▶ **Requirement**: Exactly reproduce the lines from the line bearing "none -> beige bookcase [230,163,366,554]" through the end of the listing, inclusive of both; pictures are to be omitted.

▶ **Provided information**:
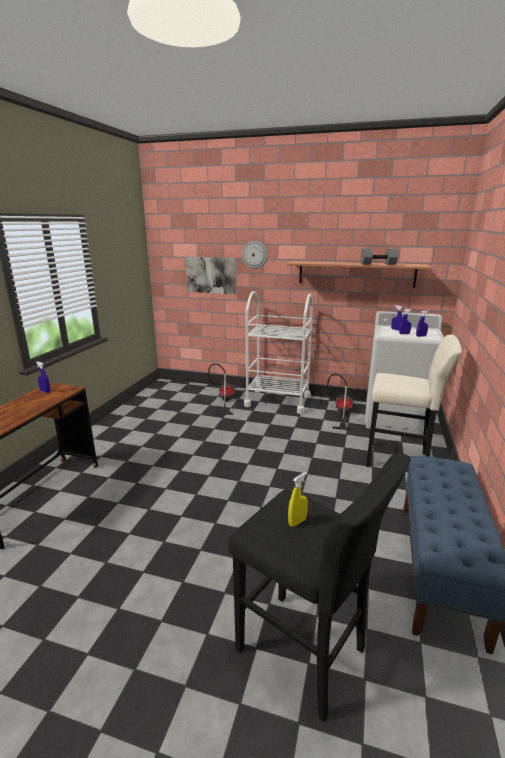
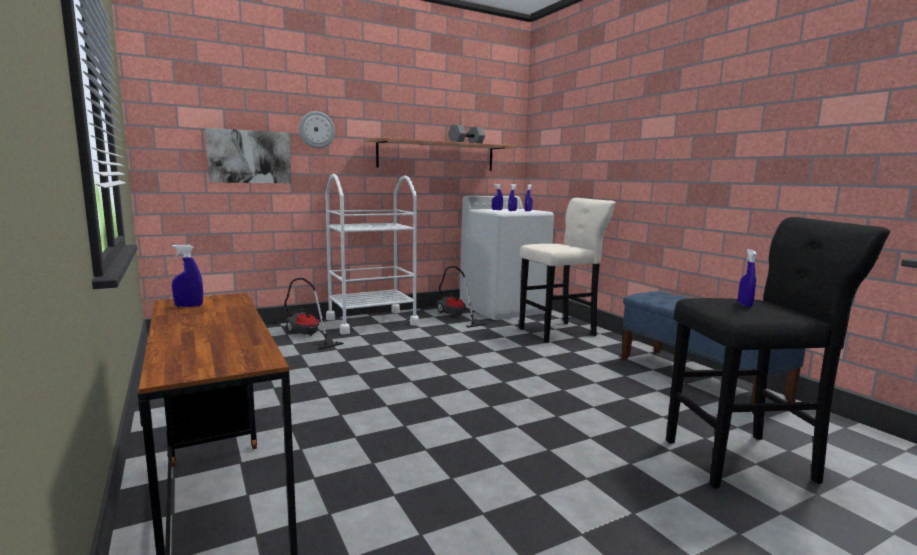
camera: 45 degrees left, 10 degrees down
yellow spray bottle [288,472,308,527] -> blue spray bottle [738,249,757,307]

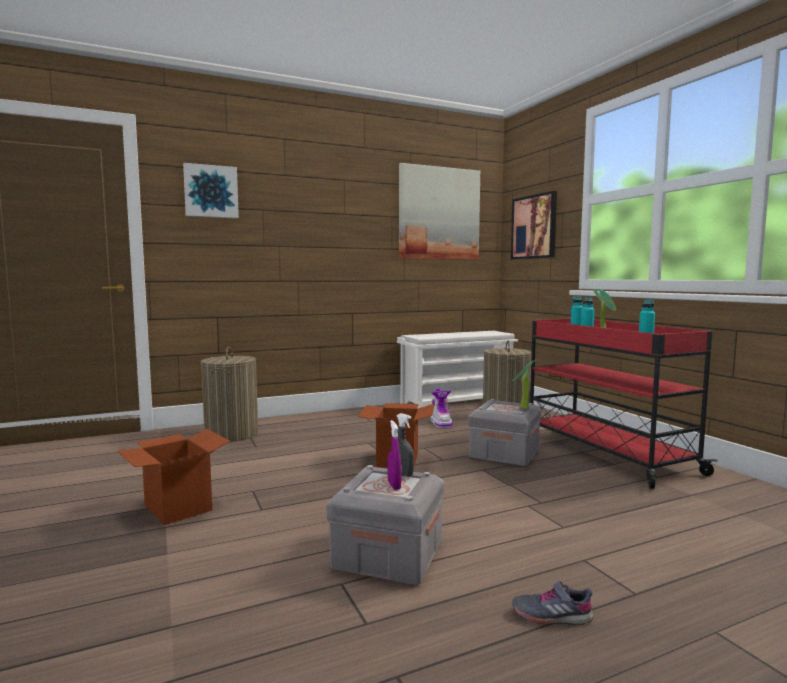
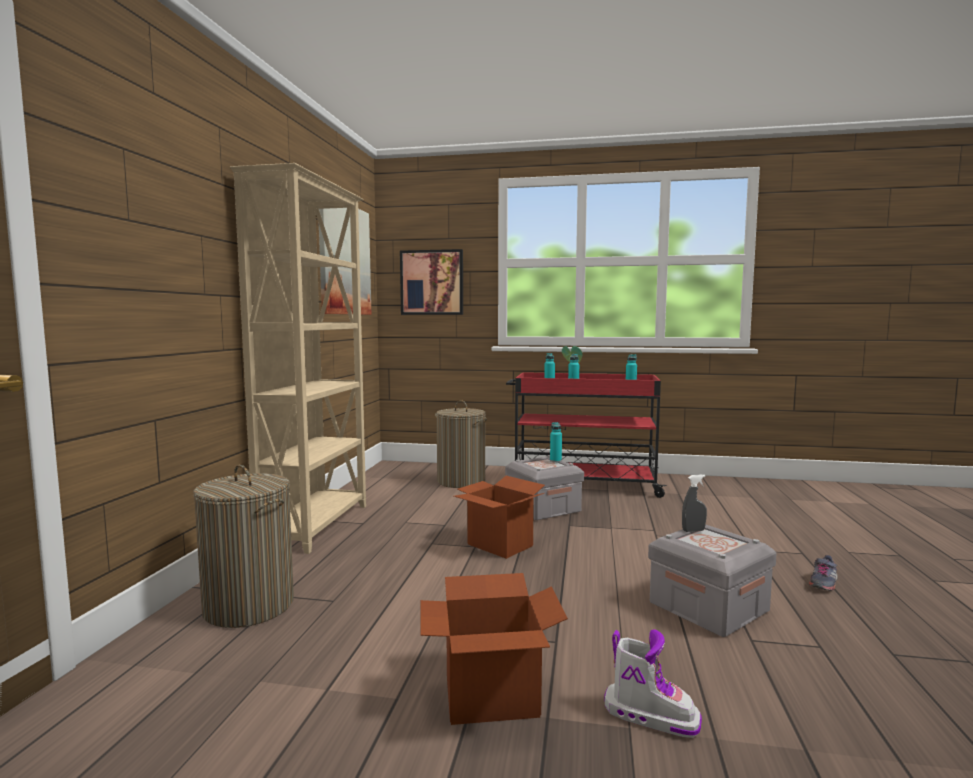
camera: 55 degrees left, 0 degrees up
picture [183,163,239,218] -> none
purple spray bottle [388,420,401,490] -> none
white shoe rack [397,331,518,409] -> none
boot [430,388,453,428] -> boot moved to [604,629,702,738]
potted plant [512,359,537,409] -> turquoise bottle [550,422,562,462]
none -> beige bookcase [230,163,366,554]

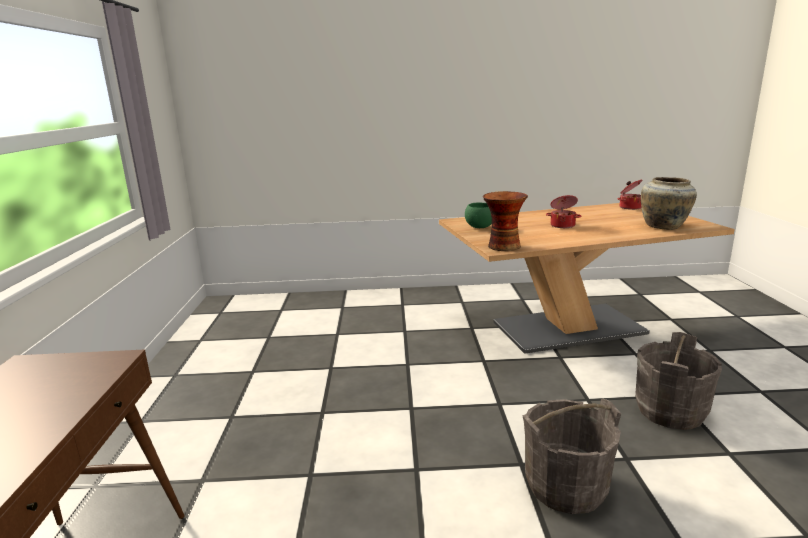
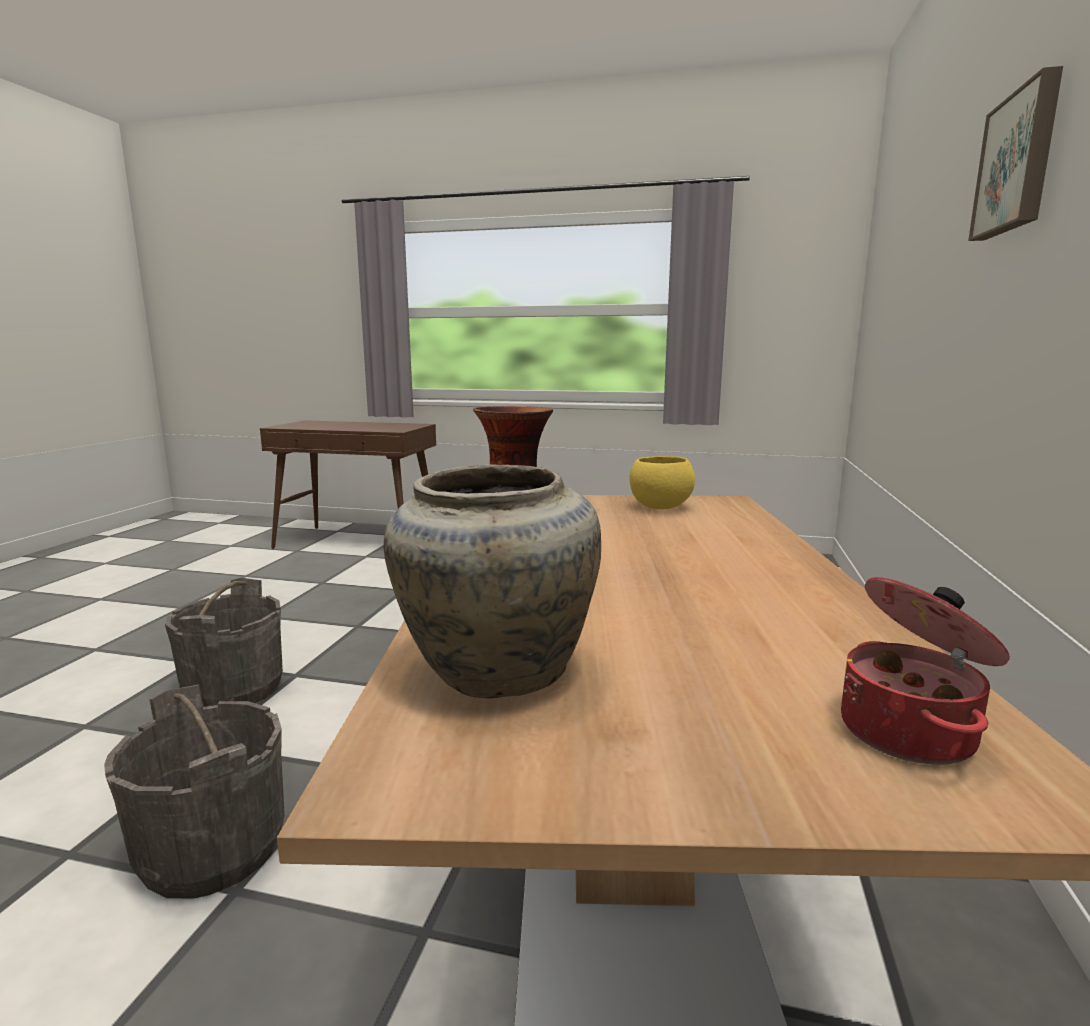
camera: 105 degrees right, 5 degrees down
green bowl [465,202,492,228] -> yellow bowl [630,456,695,509]
cooking pot [546,195,581,228] -> none
none -> picture [968,66,1063,241]

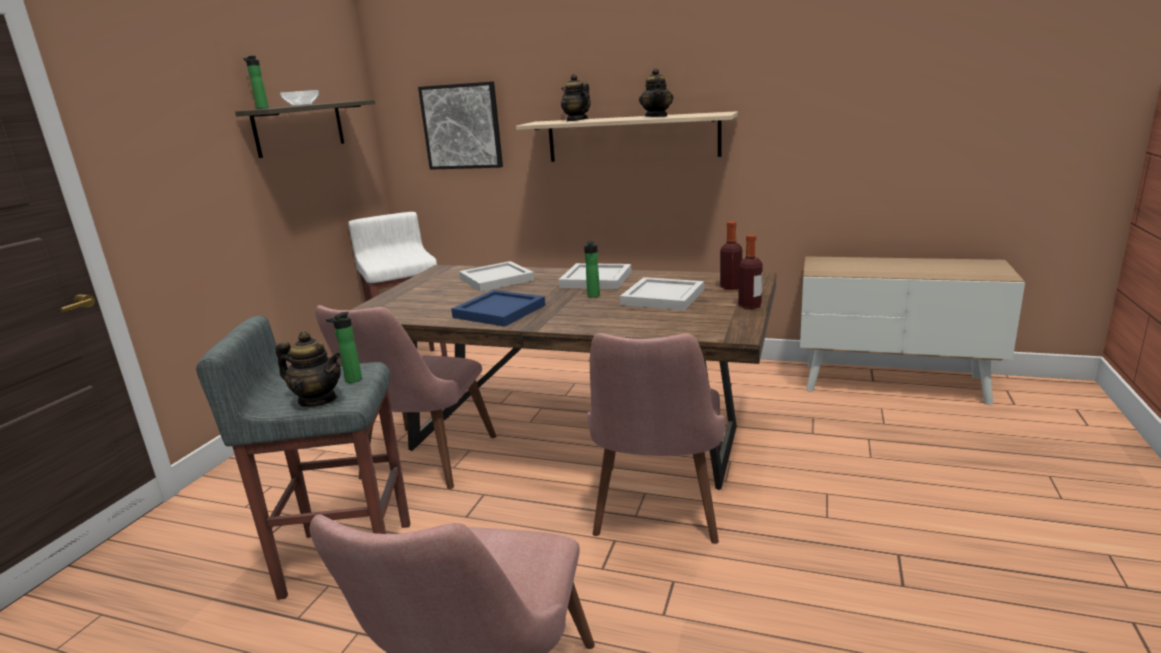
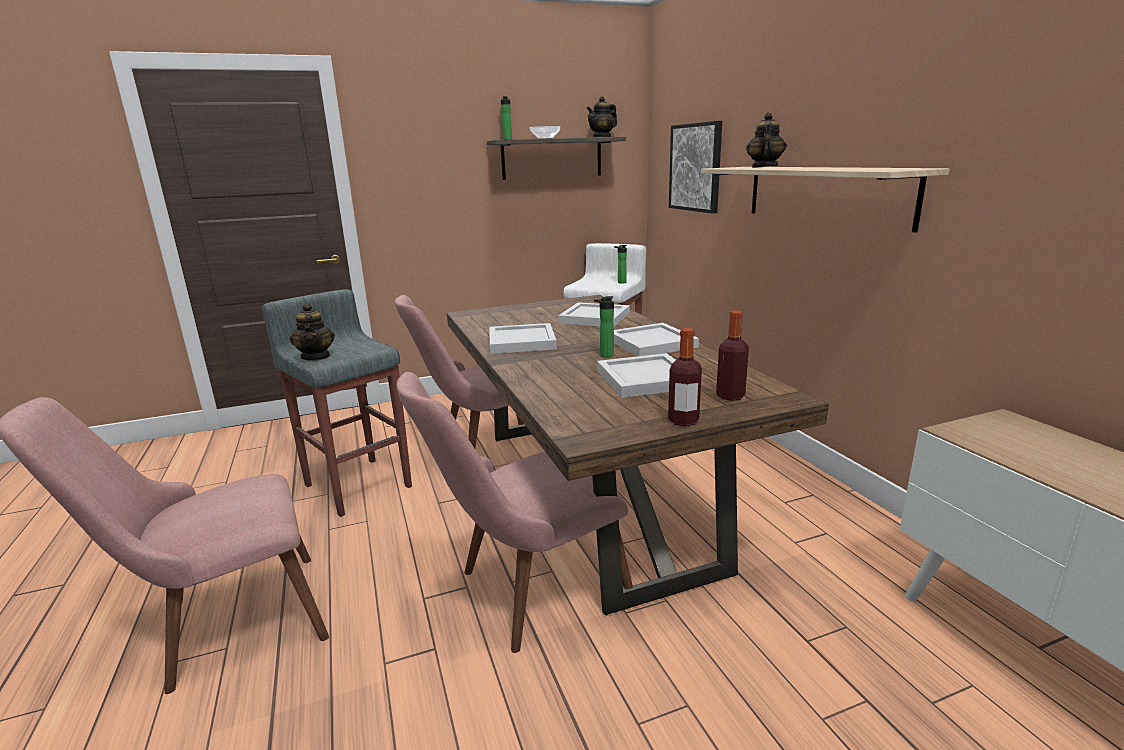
camera: 50 degrees right, 0 degrees up
bottle [326,312,362,383] -> bottle moved to [614,245,627,284]
blue tray [451,290,545,327] -> white tray [490,323,557,354]
teapot [639,68,673,117] -> teapot moved to [586,96,617,137]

▶ **Expected answer**:
none -> beige bookcase [230,163,366,554]

camera: 105 degrees right, 5 degrees down
green bowl [465,202,492,228] -> yellow bowl [630,456,695,509]
cooking pot [546,195,581,228] -> none
none -> picture [968,66,1063,241]

camera: 50 degrees right, 0 degrees up
bottle [326,312,362,383] -> bottle moved to [614,245,627,284]
blue tray [451,290,545,327] -> white tray [490,323,557,354]
teapot [639,68,673,117] -> teapot moved to [586,96,617,137]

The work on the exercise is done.